Two men who allegedly stole $100 million worth of crown jewels during a daring daytime heist at the Louvre Museum in France were arrested on Saturday night, Oct. 25, with one suspect captured at the airport while trying to flee the country.
One of the suspects, who has not been identified, was busted as he was boarding a flight bound for Algeria at Paris-Charles de Gaulle Airport, Paris newspaper Le Parisien reported.
The men, from Seine-Saint-Denis, a suburb north of Paris, were detained by police as part of the investigation of “organized gang robbery” and “conspiracy to commit a crime.”
Police were tipped off on Saturday about one of the suspects likely to be flying out of the country and heading to Algeria in North Africa.
The second suspect was arrested shortly afterward in Paris.

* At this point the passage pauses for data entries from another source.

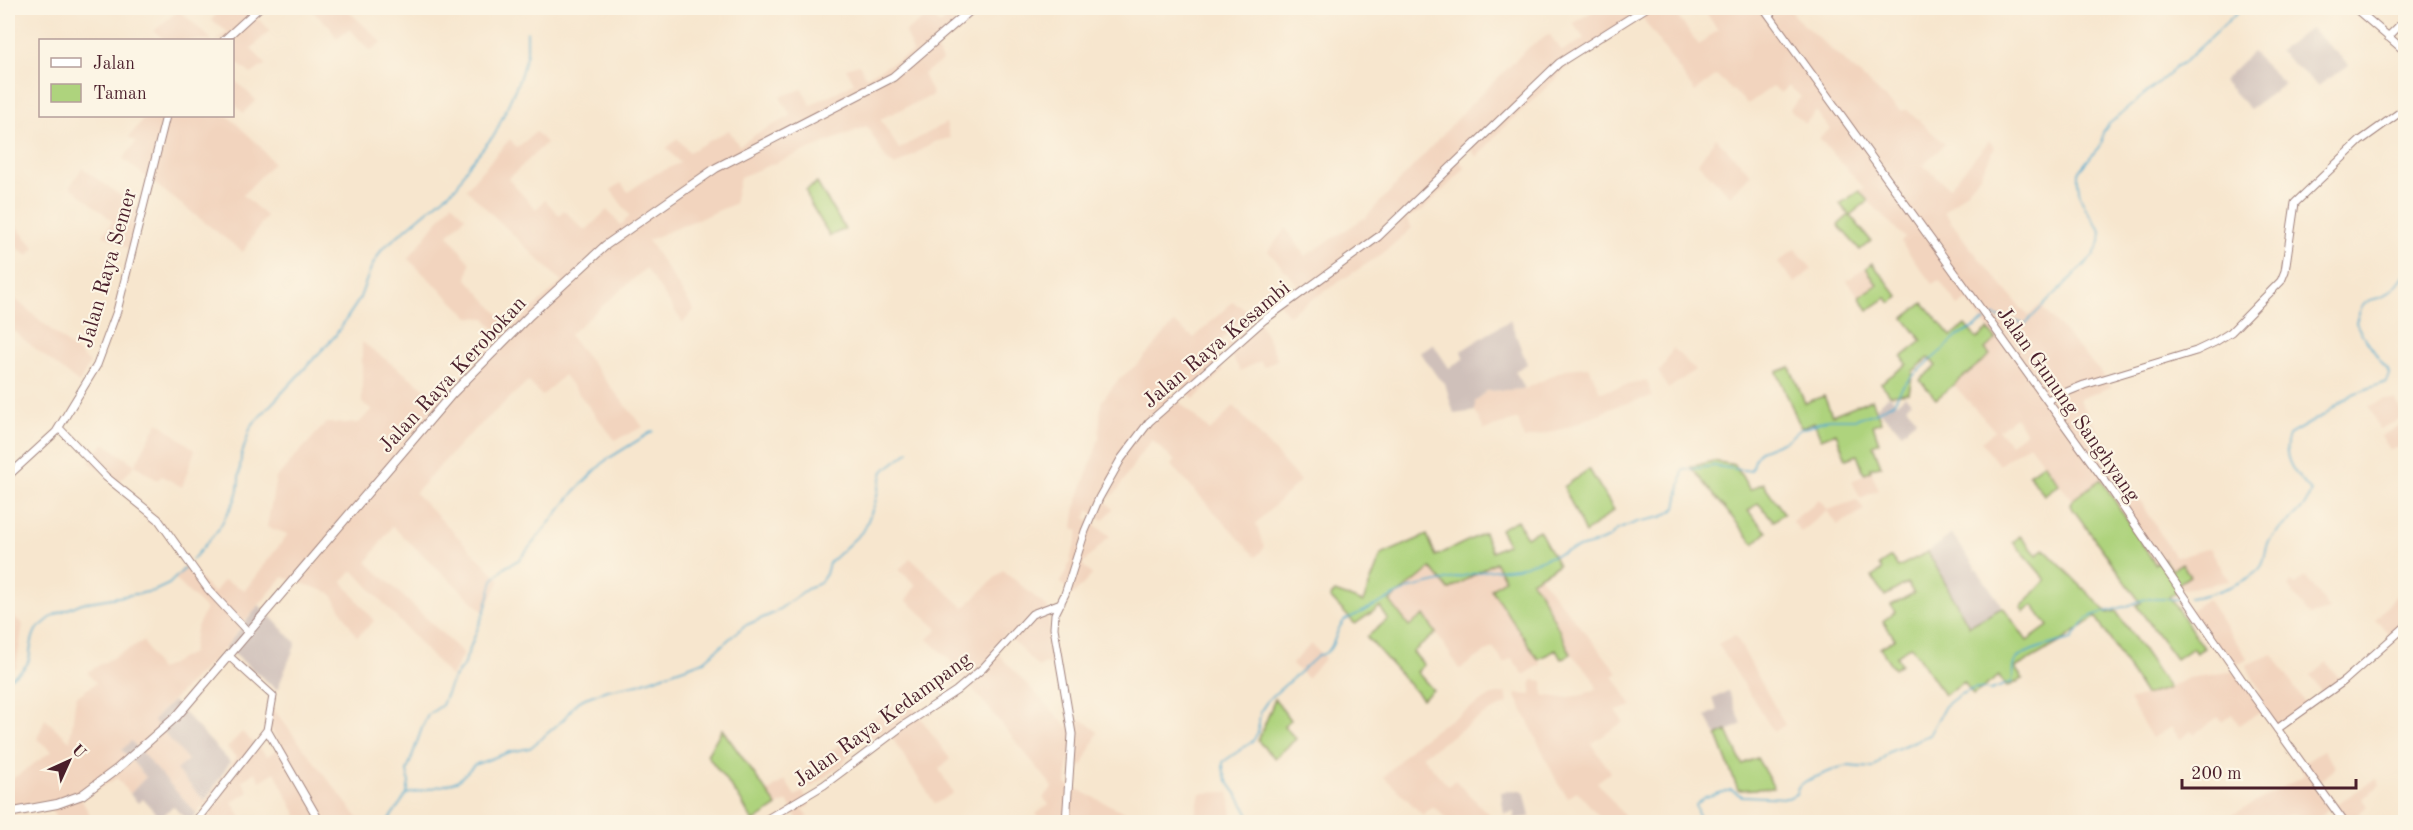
<svg xmlns="http://www.w3.org/2000/svg" width="2413" height="830" viewBox="0 0 2413 830" font-family="'Old Standard TT',serif">
<rect width="100%" height="100%" fill="#fcf5e5"/>
<filter id="ink" filterUnits="userSpaceOnUse"><feTurbulence type="fractalNoise" baseFrequency=".0167" numOctaves="2"/><feDisplacementMap in="SourceGraphic" scale="12" xChannelSelector="R" yChannelSelector="G"/><feConvolveMatrix kernelMatrix="1 2 1 2 8 2 1 2 1" color-interpolation-filters="sRGB"/></filter>
<filter id="wash" filterUnits="userSpaceOnUse"><feTurbulence type="fractalNoise" baseFrequency=".008" numOctaves="4" result="noise"/><feDisplacementMap in="SourceGraphic" scale="24" xChannelSelector="R" yChannelSelector="G"/><feGaussianBlur stdDeviation="1.35" result="paint"/><feColorMatrix in="noise" values="0 0 0 0 0 0 0 0 0 0 0 0 0 0 0 0 0 1.4 0 .05"/><feComposite in="paint" operator="in"/></filter>
<g filter="url(#wash)">
<rect width="100%" height="100%" fill="#f7e6ce"/>
<!-- built -->
<path fill="#f2d4be" fill-rule="evenodd" d="M222,8H256L252,14L270,30L251,49L266,64L251,74L233,60L232,40H216L228,32L211,20Z
M309,8H345L382,42L370,51L350,29L337,39L329,26Z
M1598,8H1671L1699,45L1718,30L1704,10L1694,17L1686,8H1790L1794,16L1901,112L1906,109L1945,144L1923,165L1949,188L1989,141L1995,147L1980,176L1965,193L1944,212L1968,245L2028,316L2040,305L2102,374L2111,387L2079,399L2174,556L2186,555L2210,548L2229,581L2179,590L2176,585L2190,576L2182,563L2170,570L2155,564L2101,479L2072,500L2029,444L1999,465L1981,442L1995,431L1954,385L1989,355L1985,349L1996,339L1967,300L1958,306L1939,280L1932,284L1901,242L1905,238L1859,191L1864,188L1819,138L1830,129L1816,111L1805,124L1791,111L1790,109L1801,97L1796,92L1788,86L1781,93L1773,86L1748,104L1716,75L1695,92L1642,17L1571,64L1504,127L1477,157L1466,144L1454,155L1465,168L1422,211L1406,218L1412,228L1382,254L1288,315L1277,300L1298,285L1268,251L1286,228L1305,256L1366,217L1472,103L1529,47L1549,34L1562,51L1584,39L1573,23ZM2015,417L2026,432L2010,444L1999,430Z
M179,10L212,40H165L154,31Z
M931,13L940,25L949,17L960,32L936,48L942,61L923,74L933,95L880,119L899,149L946,123L950,138L934,142L895,166L886,159L867,126L740,177L734,204L648,240L694,310L683,323L646,268L569,335L643,427L615,440L564,375L542,396L528,381L464,440L415,493L500,580L484,612L392,526L367,562L463,653L451,677L353,570L342,581L374,621L357,637L331,593L283,577L243,623L226,647L154,719L189,760L205,801L236,757L227,748L242,732L267,756L281,747L266,721L271,706L361,822H300L275,772L260,781L255,772L242,781L249,792L232,802L244,822H223L222,820L212,822L202,805L197,814L131,742L122,750L146,777L130,794L117,778L81,799L94,822H58L46,800L8,808V782L52,751L37,739L45,719L70,741L76,697L96,683L87,672L143,641L159,670L192,653L196,629L206,609L175,579L185,564L214,593L224,580L245,590L288,534L267,527L276,478L326,423H359L372,409L362,403V342L442,401L483,354L501,337L485,318L469,317L408,259L452,203L465,217L448,235L470,263L467,279L511,328L562,282L466,189L510,139L517,148L536,132L546,143L508,179L536,209L545,200L559,215L564,210L585,231L607,210L621,225L630,216L611,190L621,183L628,192L651,176L680,163L667,148L677,138L689,152L729,130L739,146L758,133L791,116L780,97L802,89L811,105L854,83L846,68L859,64L866,77L913,52L905,32Z
M232,78L256,100L243,113L233,102Z
M146,116L162,118L163,116H228L259,145L273,163L243,195L266,216L243,252L123,159L136,142L129,137Z
M1716,138L1751,174L1730,196L1698,163Z
M82,168L139,209L129,249L103,235L113,221L70,186Z
M8,217L35,248L28,256L8,241Z
M1795,249L1812,269L1795,283L1778,263Z
M1866,268L1877,285L1859,297L1847,280Z
M8,293L90,363L79,383L8,327Z
M1232,302L1250,311L1209,353L1223,371L1194,399L1179,384L1169,392L1210,431L1234,406L1300,481L1256,523L1264,548L1256,557L1171,465L1175,461L1152,440L1139,456L1117,491L1106,502L1113,509L1103,520L1088,510L1086,518L1110,536L1082,564L1092,575L1073,595L1060,582L1067,571L1079,531L1073,528L1076,505L1099,439L1101,402L1119,379L1139,363L1174,323L1194,338Z
M1257,317L1278,359L1264,367L1260,361L1240,371L1226,345Z
M1673,348L1695,370L1668,389L1658,371L1662,369Z
M1589,367L1600,392L1647,380L1652,397L1619,405L1566,428L1524,439L1518,419L1484,430L1475,411V402L1486,391L1525,389L1566,369Z
M2383,400H2396L2404,418L2379,429L2369,406Z
M158,422L195,450L182,487L162,476L157,480L135,465L119,482L89,462L104,443L135,465Z
M2405,422V446L2389,450L2381,436Z
M1871,471L1879,490L1860,498L1852,481Z
M1819,500L1828,510L1857,500L1864,510L1838,525L1827,511L1801,532L1792,521Z
M910,558L964,608L1003,570L1047,607L1057,666L1044,663L1039,668L1006,633L992,648L1069,728L1068,720H1083L1098,732L1082,767L1069,757L1066,784L1145,822H1043L1036,814L1049,804L1043,798L1053,787L964,678L953,684L945,678L957,667L928,639L938,629L906,600L916,585L899,570Z
M1495,561L1505,579L1491,589L1541,664L1524,675L1512,658L1504,663L1493,647L1460,669L1424,615L1410,626L1389,601L1432,568L1449,590Z
M1538,575L1618,673L1613,676L1632,706L1616,711L1623,722L1591,744L1611,772L1597,782L1629,822H1604L1577,791L1568,797L1558,784L1515,694L1531,695L1532,680L1543,681V695L1562,698L1583,695L1597,688L1590,674L1571,654L1539,590L1531,581Z
M2305,576L2311,583L2330,610L2310,615L2288,587L2291,582L2296,585Z
M2401,590L2405,593V623L2392,636L2375,620Z
M2207,599L2248,659L2233,667L2190,611Z
M8,612L23,624L16,668H8Z
M1735,635L1785,725L1774,732L1718,644Z
M1311,644L1325,658L1307,678L1292,664Z
M2273,654L2307,707L2275,729L2263,711L2239,725L2232,714L2222,722L2218,717L2194,734L2191,731L2180,739L2171,727L2152,738L2129,700L2169,688L2188,678L2236,671L2254,698L2261,693L2246,665Z
M2327,662L2341,681L2323,696L2311,675Z
M1506,693L1508,703L1483,715L1422,756L1448,786L1455,780L1490,816L1483,822H1450L1433,806L1423,815L1384,777L1412,747L1440,726L1492,695Z
M907,699L950,759L939,769L953,793L935,804L887,730L865,741L857,732L870,720Z
M843,742L852,752L844,763L811,787L800,774Z
M2323,751L2336,767L2314,786L2329,808L2316,822H2304L2296,814L2277,818L2280,822L2221,821L2305,775L2299,766Z
M2377,778L2380,785L2362,799L2368,807L2348,822H2343L2332,807Z
M785,780L795,796L803,792L810,805L803,809L808,817L799,822L787,801L777,806L767,792Z
M1229,792L1232,815L1229,822H1169L1172,815L1194,822L1200,793Z"/>
<!-- industrial -->
<path fill="#cfc0ba" d="M2311,28L2349,65L2318,86L2279,51Z
M2252,52L2285,84L2250,109L2223,81Z
M1510,320L1527,364L1515,371L1525,389L1486,391L1475,402V411L1454,414L1445,383L1436,375L1420,352L1433,344L1449,368L1465,358L1461,351Z
M1889,395L1897,403L1905,396L1911,402L1906,407L1917,419L1902,433L1876,408Z
M1952,534L2003,607L1969,626L1928,552Z
M259,605L296,643L277,690L226,647Z
M1728,691L1742,724L1717,736L1706,716L1718,710L1712,699Z
M173,701L230,762L205,801L176,770L188,760L153,720Z
M131,741L197,814L189,822L173,806L160,818L143,799L138,803L130,794L146,777L122,750Z
M1521,790L1525,794L1530,817L1515,819L1514,812L1504,814L1501,792Z"/>
<!-- green -->
<path fill="#aed37d" stroke="#7c7954" stroke-width="1.5" d="M817,183L845,229L830,236L809,201L806,190Z
M1859,191L1868,201L1850,215L1871,241L1860,250L1838,225L1849,215L1840,204Z
M1872,263L1899,297L1891,303L1886,298L1868,310L1859,297L1877,285L1866,268Z
M1923,303L1951,336L1965,325L1977,339L1988,330L1996,339L1985,349L1990,355L1936,399L1920,380L1936,366L1929,358L1913,371L1909,393L1889,395L1881,383L1907,364L1902,357L1922,341L1904,318Z
M1790,367L1805,403L1824,396L1832,415L1872,399L1881,422L1873,425L1879,442L1873,445L1881,466L1870,468L1871,471L1864,473L1857,455L1846,459L1836,433L1821,439L1814,422L1801,428L1777,372Z
M1713,461L1735,465L1750,490L1763,483L1784,513L1774,521L1758,503L1748,511L1767,532L1754,544L1691,467Z
M2044,463L2059,484L2044,495L2029,474Z
M1589,469L1614,510L1585,533L1564,487Z
M2101,479L2155,564L2164,559L2171,570L2182,563L2190,576L2176,585L2179,590L2169,597L2204,648L2196,653L2192,648L2176,659L2136,605L2141,603L2070,505L2072,500Z
M1517,520L1526,537L1539,530L1558,565L1531,581L1539,590L1571,654L1561,659L1556,650L1538,659L1491,589L1505,579L1495,562L1449,590L1431,568L1390,601L1409,626L1424,615L1436,633L1413,652L1424,665L1417,672L1433,690L1422,699L1367,637L1388,619L1380,607L1355,624L1330,597L1335,592L1363,602L1381,555L1427,535L1436,556L1484,533L1492,552L1508,544L1500,529Z
M2020,536L2037,555L2044,549L2108,613L2116,611L2169,688L2145,695L2096,617L2062,641L2015,668L2023,679L2007,687L1999,676L1973,695L1964,682L1944,695L1911,646L1896,656L1901,664L1894,669L1880,648L1895,639L1883,621L1895,612L1891,605L1914,593L1907,583L1885,596L1872,577L1882,570L1879,565L1891,557L1898,567L1928,552L1969,626L2003,607L2027,641L2048,626L2033,605L2024,612L2021,607L2046,580L2013,542Z
M1275,699L1290,720L1284,726L1296,739L1275,758L1258,741Z
M722,729L777,806L753,822L740,799L707,755Z
M1727,731L1742,764L1757,758L1774,788L1738,790L1717,736Z"/>
<g fill="none" stroke-linecap="round" stroke-linejoin="round">
<!-- stream -->
<path stroke="#51aacf" stroke-width="1.5" d="M1989,318L1994,316L2025,324L2093,256L2100,242L2101,231C2087,212 2076,197 2078,172L2102,143L2103,132L2109,124L2170,73L2175,67L2183,63L2242,8
M192,560L218,530L235,500L238,490L241,457L251,426L335,336L359,300L371,268L382,249L457,186L468,166L495,134L519,80L527,53V32
M2189,598C2208,596 2256,581 2263,563C2268,549 2263,546 2276,533C2290,519 2305,512 2311,491C2296,475 2280,458 2289,435L2322,416L2353,394L2386,382L2389,374L2388,370C2382,363 2357,329 2356,322C2365,290 2375,305 2390,292C2396,287 2401,279 2406,273
M8,679C41,661 23,656 36,630L54,615L82,603L154,591L169,584L187,566
M407,794L409,783L407,771L423,725L428,715L442,705L453,679L463,666L486,607L493,580L504,568L520,559L575,491L606,460L653,431
M387,822L407,794L449,784L459,780L474,765L509,752L530,748L563,720L576,703L585,698L607,690L638,684L704,661L744,626L774,613L807,589L820,583L826,574L829,563L864,530L875,503L883,471L909,451
M1254,822C1248,816 1246,809 1241,801C1233,787 1222,780 1223,762L1253,741L1258,732L1260,712L1268,700L1319,655C1337,653 1333,630 1345,620L1411,588L1485,571L1517,568L1567,551L1594,544L1609,538L1617,530L1637,522L1662,517L1676,508L1683,470L1714,466L1751,471L1754,460L1760,451L1787,440L1799,430L1829,419H1854L1873,414L1894,402L1903,386L1913,376L1957,337L1985,321
M1699,822L1696,805L1705,797L1731,790L1742,796L1788,798L1796,794L1798,787L1806,781L1838,768L1847,766L1873,768L1889,752L1929,735L1945,706L1959,695L1975,688L1991,690L2012,682C2014,676 2011,669 2014,663C2020,650 2059,642 2072,639L2088,618L2094,615L2127,606L2145,599H2182"/>
</g>
</g>
<g filter="url(#ink)">
<g fill="none" stroke-linecap="round" stroke-linejoin="round">
<!-- secondary casing -->
<g stroke="#a0827c" stroke-width="9">
<path id="secondary" d="M1764,8L2110,488L2242,680L2344,822
M2355,8L2406,52
M2388,37L2406,19
M224,40L259,8
M2047,400L2084,385L2196,351L2215,342L2231,332L2281,281L2285,271L2295,203L2360,141L2406,108
M59,428L106,477L158,519L208,589L249,633
M8,476L56,432L97,365L117,311L166,116
M230,657L273,696L267,730L320,822
M2277,729L2344,681L2406,626
M195,822L267,730
M762,822L824,785L904,725L956,691L983,668L1032,614L1061,603
M1066,822L1072,734L1054,628L1055,614L1065,594L1085,531L1099,498L1121,459L1149,422L1264,320L1378,237L1559,63L1646,8"/>
</g>
<!-- primary casing -->
<g stroke="#a0827c" stroke-width="10">
<path id="primary" d="M8,813L57,804L82,795L117,769L177,716L452,394L530,315L606,245L716,168L893,77L973,8"/>
</g>
<!-- secondary -->
<use href="#secondary" stroke="#fff" stroke-width="7"/>
<!-- primary -->
<use href="#primary" stroke="#fff" stroke-width="8"/>
</g>
</g>
<g text-anchor="middle" stroke-width="4.5" stroke-linejoin="round" paint-order="stroke">
<!-- street labels -->
<g font-size="21" fill="#4a1f2b" stroke="#fcf5e5">
<text transform="translate(107 268) rotate(-74)" y="7">Jalan Raya Semer</text>
<text transform="translate(1216 344) rotate(-40)" y="7">Jalan Raya Kesambi</text>
<text transform="translate(452 374) rotate(-47)" y="7">Jalan Raya Kerobokan</text>
<text transform="translate(2069 404) rotate(55)" y="7">Jalan Gunung Sanghyang</text>
<text transform="translate(882 719) rotate(-36)" y="7">Jalan Raya Kedampang</text>
</g>
</g>
<!-- margin -->
<rect width="2413" height="830" fill="none" stroke="#fcf5e5" stroke-width="30"/>
<!-- legend -->
<rect x="39" y="39" width="195" height="78" fill="#fcf5e5" stroke="#b59f9b" stroke-width="1.5"/>
<rect x="51" y="58" width="30" height="9" fill="#ffffff" stroke="#b59f9b" stroke-width="1.5"/>
<text x="93" y="69" font-size="18" fill="#4a1f2b">Jalan</text>
<rect x="51" y="84" width="30" height="18" fill="#aed37d" stroke="#b59f9b" stroke-width="1.5"/>
<text x="93" y="99" font-size="18" fill="#4a1f2b">Taman</text>
<!-- north arrow -->
<g transform="translate(69 761) rotate(45)" stroke="#fcf5e5" stroke-width="4.5" paint-order="stroke">
<path d="M0-4.5L10 22L0 15L-10 22Z" fill="#4a1f2b"/>
<text y="-9" font-size="16" font-weight="bold" text-anchor="middle" fill="#4a1f2b">U</text>
</g>
<!-- scale -->
<path d="M2182 779v9h174v-9" fill="none" stroke="#4a1f2b" stroke-width="3"/>
<text x="2191" y="779" font-size="18" fill="#4a1f2b" stroke="#fcf5e5" stroke-width="4.5" paint-order="stroke">200 m</text>
</svg>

The alleged thieves are known by police for past robberies and are believed to have conducted the high-profile heist on commission, Le Parisien reported.
Last week, the four-man crew dressed in yellow vests and motorcycle helmets as they broke into the famed French museum.
Using a cherry picker, the thieves scaled the museum’s Apollo Gallery and broke into the glass displays using chain saws as horrified guests looked on.
The heist was completed in less than four minutes as the thieves slipped in and out, making off with eight pieces from France’s Crown Jewels, worth approximately $100 million.
The stolen jewelry included a sapphire diadem, necklace and single earring from a set linked to 19th-century Queens Marie-Amélie and Hortense.
The robbers descended back down using the same cherry picker before attempting to burn the bucket truck in the process of their escape, as they fled on two scooters parked nearby.
Eight pieces from the collection were stolen in the heist, including a sapphire diadem, necklace and single earring from a set linked to 19th-century Queens Marie-Amélie and Hortense.
Empress Eugénie’s diamond diadem and her large corsage-bow brooch were stolen from the famed museum.
Eugénie’s emerald-set imperial crown, with more than 1,300 diamonds, was later found outside the museum, damaged but recoverable.
Police have not publicly identified the other two suspects or the mastermind behind the action movie-like heist.
Officials collected nearly 150 traces of DNA, fingerprints and hair samples found at the scene to different sites across Paris to connect the individuals to the robbery.
The hair, believed to belong to the first thief that entered the museum, was found in a motorcycle helmet discarded near the scene and a vests, the outlet said.
The two men are detained at police headquarters, where they can be held in custody for up to 96 hours without any charges being filed.
Museum officials have since moved the French Crown Jewels to an ultra-secure Bank of France vault.